» TASK DESCRIPTION: In the records that follow, show each line where the word "user" is present.

» RECORDS FOR PROCESSING:
---*---
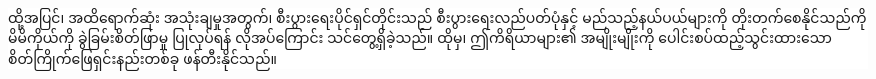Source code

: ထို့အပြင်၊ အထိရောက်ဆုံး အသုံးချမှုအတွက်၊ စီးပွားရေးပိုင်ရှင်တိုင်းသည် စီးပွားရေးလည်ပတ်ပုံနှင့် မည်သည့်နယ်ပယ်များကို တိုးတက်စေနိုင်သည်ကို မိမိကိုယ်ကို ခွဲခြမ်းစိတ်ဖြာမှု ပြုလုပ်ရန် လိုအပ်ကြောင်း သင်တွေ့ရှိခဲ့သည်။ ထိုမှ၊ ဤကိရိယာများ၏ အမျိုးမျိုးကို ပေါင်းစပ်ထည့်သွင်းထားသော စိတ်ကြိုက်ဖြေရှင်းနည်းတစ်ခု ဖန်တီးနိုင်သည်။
---*---
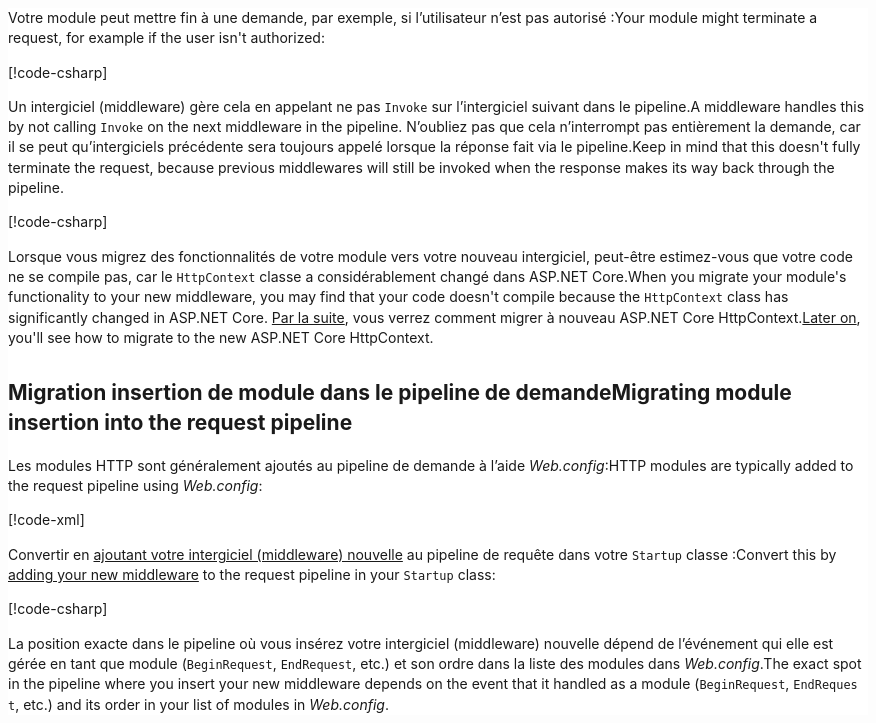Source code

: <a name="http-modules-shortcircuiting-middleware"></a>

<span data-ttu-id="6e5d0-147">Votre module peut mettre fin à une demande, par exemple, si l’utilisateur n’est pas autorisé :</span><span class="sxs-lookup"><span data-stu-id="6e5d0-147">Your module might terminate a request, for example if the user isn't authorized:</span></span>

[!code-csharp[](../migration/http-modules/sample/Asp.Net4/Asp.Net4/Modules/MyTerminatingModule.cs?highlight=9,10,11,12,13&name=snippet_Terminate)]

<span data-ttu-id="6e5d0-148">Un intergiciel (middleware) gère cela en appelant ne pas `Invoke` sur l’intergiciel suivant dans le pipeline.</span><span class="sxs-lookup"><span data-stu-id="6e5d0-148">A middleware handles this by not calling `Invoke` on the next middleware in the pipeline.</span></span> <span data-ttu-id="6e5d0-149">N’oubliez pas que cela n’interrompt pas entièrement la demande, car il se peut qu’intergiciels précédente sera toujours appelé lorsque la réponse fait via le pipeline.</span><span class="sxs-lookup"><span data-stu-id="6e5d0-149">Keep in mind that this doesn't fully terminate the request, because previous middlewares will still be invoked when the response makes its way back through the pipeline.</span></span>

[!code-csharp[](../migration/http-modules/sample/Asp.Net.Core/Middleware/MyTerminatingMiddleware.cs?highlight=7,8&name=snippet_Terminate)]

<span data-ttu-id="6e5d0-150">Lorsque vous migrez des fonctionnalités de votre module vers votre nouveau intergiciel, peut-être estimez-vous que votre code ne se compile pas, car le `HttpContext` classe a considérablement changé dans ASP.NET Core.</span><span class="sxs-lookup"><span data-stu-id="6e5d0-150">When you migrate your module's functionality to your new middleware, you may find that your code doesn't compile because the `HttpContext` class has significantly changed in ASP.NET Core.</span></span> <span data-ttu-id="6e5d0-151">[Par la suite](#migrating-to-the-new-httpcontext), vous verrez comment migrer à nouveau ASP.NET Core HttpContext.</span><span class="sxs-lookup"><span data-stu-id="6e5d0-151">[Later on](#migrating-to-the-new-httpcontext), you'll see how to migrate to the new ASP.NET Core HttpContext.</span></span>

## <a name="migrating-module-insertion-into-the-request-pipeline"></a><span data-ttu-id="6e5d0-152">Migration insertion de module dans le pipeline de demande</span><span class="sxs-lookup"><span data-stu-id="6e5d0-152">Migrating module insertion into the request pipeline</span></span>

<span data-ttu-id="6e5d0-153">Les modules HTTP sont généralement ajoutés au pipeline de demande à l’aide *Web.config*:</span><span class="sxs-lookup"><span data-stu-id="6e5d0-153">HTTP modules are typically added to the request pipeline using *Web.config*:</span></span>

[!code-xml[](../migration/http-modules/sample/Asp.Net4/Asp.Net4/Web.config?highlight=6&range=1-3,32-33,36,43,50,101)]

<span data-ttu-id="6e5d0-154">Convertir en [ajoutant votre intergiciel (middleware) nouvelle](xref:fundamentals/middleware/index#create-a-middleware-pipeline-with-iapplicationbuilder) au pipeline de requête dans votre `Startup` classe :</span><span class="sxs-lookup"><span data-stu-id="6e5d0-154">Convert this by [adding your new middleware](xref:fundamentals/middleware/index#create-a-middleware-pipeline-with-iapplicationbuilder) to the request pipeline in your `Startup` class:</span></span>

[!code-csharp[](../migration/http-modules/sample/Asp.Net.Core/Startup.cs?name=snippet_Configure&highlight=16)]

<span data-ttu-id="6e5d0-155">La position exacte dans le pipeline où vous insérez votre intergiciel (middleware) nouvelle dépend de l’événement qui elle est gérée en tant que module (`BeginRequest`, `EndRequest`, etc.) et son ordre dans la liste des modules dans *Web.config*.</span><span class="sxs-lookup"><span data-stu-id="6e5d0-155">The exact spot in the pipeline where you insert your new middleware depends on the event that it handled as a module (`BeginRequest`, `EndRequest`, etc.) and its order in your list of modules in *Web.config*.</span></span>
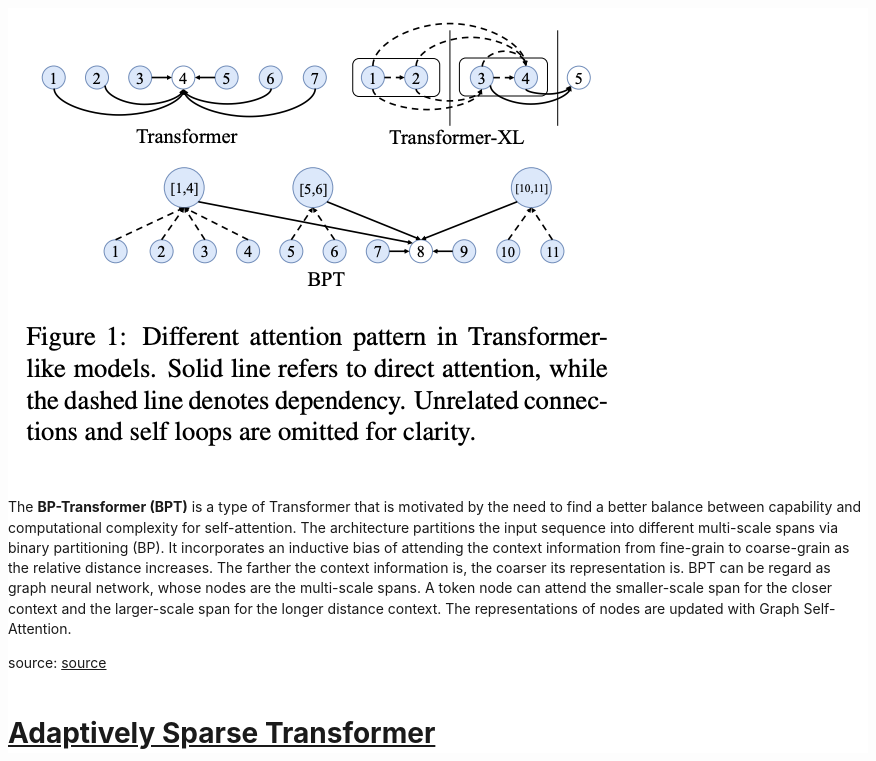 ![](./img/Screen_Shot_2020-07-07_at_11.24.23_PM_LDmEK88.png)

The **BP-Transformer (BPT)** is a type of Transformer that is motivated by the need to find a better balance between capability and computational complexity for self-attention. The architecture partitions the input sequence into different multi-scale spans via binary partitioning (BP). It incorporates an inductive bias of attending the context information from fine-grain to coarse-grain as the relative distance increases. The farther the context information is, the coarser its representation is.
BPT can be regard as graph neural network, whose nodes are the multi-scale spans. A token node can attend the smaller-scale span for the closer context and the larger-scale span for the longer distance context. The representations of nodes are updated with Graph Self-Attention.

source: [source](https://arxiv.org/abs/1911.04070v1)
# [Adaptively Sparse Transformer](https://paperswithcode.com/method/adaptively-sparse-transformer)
---*---
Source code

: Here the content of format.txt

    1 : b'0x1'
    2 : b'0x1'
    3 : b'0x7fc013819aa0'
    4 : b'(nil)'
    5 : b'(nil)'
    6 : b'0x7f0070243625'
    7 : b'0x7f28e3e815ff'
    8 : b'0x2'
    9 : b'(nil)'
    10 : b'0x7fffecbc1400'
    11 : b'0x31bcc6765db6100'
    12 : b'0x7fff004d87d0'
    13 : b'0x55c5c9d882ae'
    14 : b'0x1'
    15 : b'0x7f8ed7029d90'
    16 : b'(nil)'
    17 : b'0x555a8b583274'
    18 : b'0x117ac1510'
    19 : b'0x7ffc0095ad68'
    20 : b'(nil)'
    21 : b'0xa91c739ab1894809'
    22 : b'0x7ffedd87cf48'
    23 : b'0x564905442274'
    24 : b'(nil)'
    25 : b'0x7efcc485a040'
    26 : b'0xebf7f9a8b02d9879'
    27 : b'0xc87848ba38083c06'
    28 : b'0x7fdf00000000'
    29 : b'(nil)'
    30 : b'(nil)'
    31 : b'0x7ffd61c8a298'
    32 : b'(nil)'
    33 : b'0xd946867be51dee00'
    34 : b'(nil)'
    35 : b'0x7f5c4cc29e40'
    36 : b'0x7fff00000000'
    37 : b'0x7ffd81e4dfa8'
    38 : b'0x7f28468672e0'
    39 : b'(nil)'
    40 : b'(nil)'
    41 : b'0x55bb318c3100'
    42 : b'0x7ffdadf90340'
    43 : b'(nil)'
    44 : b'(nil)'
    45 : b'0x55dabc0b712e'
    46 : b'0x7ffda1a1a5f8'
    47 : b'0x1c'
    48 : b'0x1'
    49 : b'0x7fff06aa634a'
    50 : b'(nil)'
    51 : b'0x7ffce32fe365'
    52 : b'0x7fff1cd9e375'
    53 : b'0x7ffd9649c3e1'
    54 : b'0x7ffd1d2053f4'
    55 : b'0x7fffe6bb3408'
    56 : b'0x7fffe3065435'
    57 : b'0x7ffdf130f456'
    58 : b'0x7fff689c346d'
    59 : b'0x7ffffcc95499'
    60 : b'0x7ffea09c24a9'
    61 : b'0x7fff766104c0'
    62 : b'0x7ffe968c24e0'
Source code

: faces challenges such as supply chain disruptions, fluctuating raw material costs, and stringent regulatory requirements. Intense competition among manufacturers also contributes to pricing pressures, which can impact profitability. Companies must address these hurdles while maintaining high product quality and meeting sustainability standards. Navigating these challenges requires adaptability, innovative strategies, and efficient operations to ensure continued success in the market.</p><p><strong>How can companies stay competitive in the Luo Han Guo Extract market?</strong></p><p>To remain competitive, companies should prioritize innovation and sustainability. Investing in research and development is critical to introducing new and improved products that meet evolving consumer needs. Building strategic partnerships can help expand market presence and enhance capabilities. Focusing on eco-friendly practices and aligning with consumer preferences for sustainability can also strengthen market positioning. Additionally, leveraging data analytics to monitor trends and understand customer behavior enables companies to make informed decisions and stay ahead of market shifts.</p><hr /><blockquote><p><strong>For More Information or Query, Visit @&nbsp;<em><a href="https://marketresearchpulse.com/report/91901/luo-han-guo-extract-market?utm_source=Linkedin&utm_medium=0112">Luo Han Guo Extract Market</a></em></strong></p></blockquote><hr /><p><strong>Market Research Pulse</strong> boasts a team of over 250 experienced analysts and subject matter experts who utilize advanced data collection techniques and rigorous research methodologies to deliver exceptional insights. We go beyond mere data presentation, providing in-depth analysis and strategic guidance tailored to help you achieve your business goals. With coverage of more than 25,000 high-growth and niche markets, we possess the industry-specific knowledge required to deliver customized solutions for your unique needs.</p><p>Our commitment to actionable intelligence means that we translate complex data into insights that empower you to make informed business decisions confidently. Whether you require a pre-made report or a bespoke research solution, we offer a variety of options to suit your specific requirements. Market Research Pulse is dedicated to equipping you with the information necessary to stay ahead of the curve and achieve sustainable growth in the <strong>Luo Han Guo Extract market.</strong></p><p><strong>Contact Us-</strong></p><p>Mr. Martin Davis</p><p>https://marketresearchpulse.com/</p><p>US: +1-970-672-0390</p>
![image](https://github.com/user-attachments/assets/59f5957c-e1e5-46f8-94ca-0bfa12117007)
---*---
» RESPONSE BELOW:
<span data-ttu-id="6e5d0-147">Votre module peut mettre fin à une demande, par exemple, si l’utilisateur n’est pas autorisé :</span><span class="sxs-lookup"><span data-stu-id="6e5d0-147">Your module might terminate a request, for example if the user isn't authorized:</span></span>
![image](https://github.com/user-attachments/assets/59f5957c-e1e5-46f8-94ca-0bfa12117007)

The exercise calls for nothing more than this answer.